DOCUMENT PASSAGE:
- - - -

Live like a dog, die like a dog. That’s the motto of Red Cry, who seems to believe in the philosophy of “a tooth for a tooth” when it comes to revenge. Not that anyone can blame him, considering the horrible way these parents have treated their children. But a killer is a killer, and a detective must catch the killer — no matter what.

 
EPISODES 21-22 RECAP

Unconscious, Woo-kyung is dragged away by the mysterious hooded person from the butchering barn. On the table, Ha-na’s father is tied up, his back freshly carved with a poem. By the time Ji-heon and the local police (who were alerted by Ha-na’s panic button on the watch) arrive, Woo-kyung and Ha-na are nowhere to be found.

- - - -

WRITTEN TASKS:
[A] Translate this sentence from the episode recap into Spanish: "But a killer is a killer, and a detective must catch the killer — no matter what."
[B] Write out the portion of the episode recap starting at "Live like a" and ending at "to be found.".

DATA SECTION:
- - - -

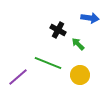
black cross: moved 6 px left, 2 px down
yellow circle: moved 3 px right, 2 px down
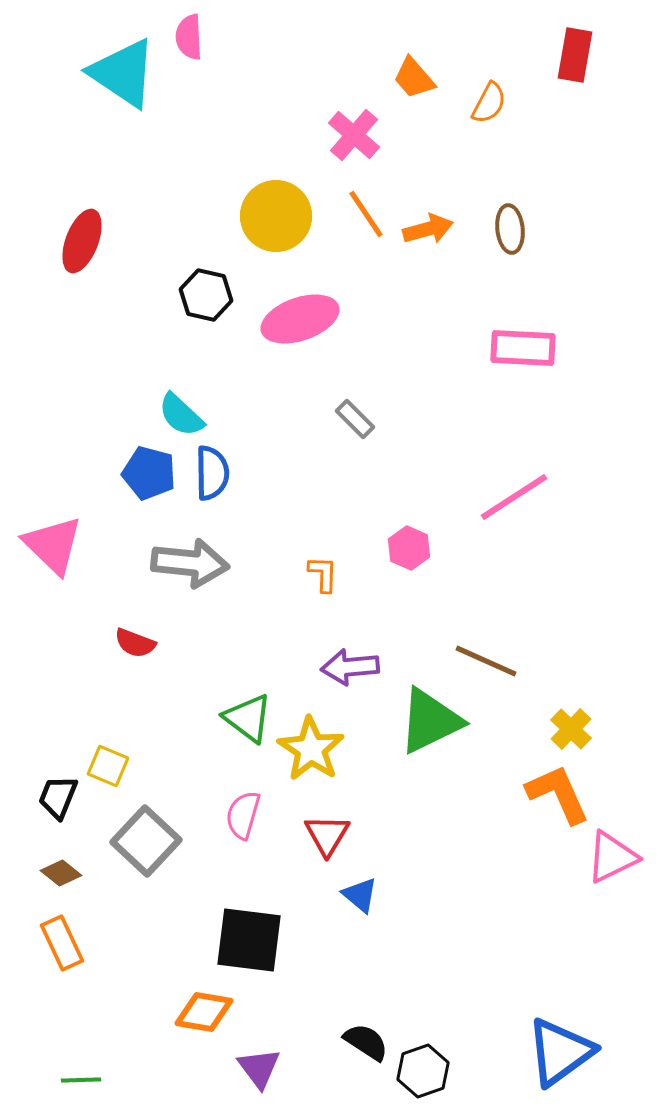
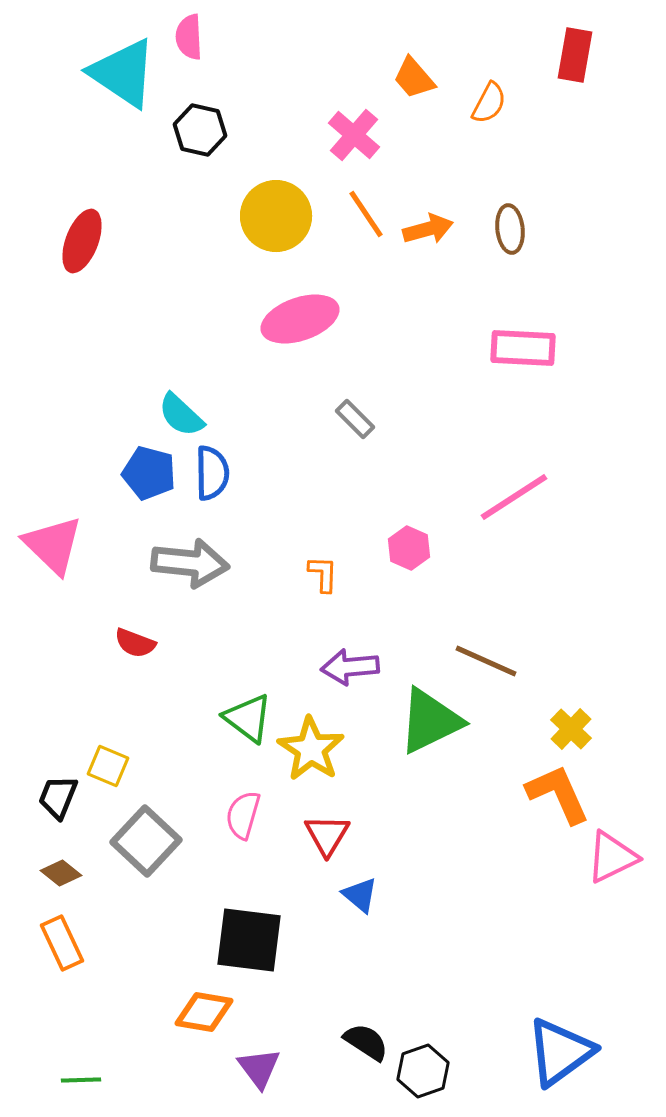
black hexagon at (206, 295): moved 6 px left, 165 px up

- - - -

WRITTEN RESPONSES:
[A] Pero un asesino es un asesino, y un detective debe atrapar al asesino, pase lo que pase.

[B]
Live like a dog, die like a dog. That’s the motto of Red Cry, who seems to believe in the philosophy of “a tooth for a tooth” when it comes to revenge. Not that anyone can blame him, considering the horrible way these parents have treated their children. But a killer is a killer, and a detective must catch the killer — no matter what.

 
EPISODES 21-22 RECAP

Unconscious, Woo-kyung is dragged away by the mysterious hooded person from the butchering barn. On the table, Ha-na’s father is tied up, his back freshly carved with a poem. By the time Ji-heon and the local police (who were alerted by Ha-na’s panic button on the watch) arrive, Woo-kyung and Ha-na are nowhere to be found.